Work instruction =
Reproduce the data below exactly. Skip the pictures.

Provided entries below:

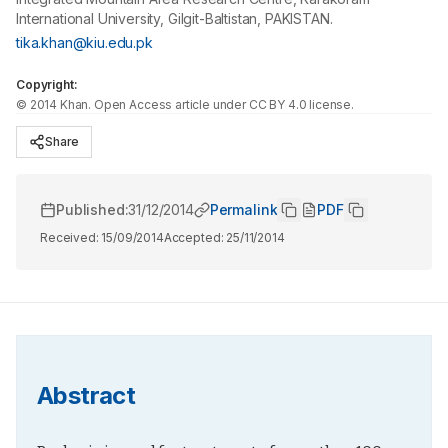
International University, Gilgit-Baltistan, PAKISTAN.
tika.khan@kiu.edu.pk
Copyright:
©
2014
Khan
. Open Access article under CC BY 4.0 license.
Share
Published:
31/12/2014
Permalink
PDF
Received:
15/09/2014
Accepted:
25/11/2014
Abstract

End of Provided entries.

Reply =
International University, Gilgit-Baltistan, PAKISTAN.
tika.khan@kiu.edu.pk
Copyright:
©
2014
Khan
. Open Access article under CC BY 4.0 license.
Share
Published:
31/12/2014
Permalink
PDF
Received:
15/09/2014
Accepted:
25/11/2014
Abstract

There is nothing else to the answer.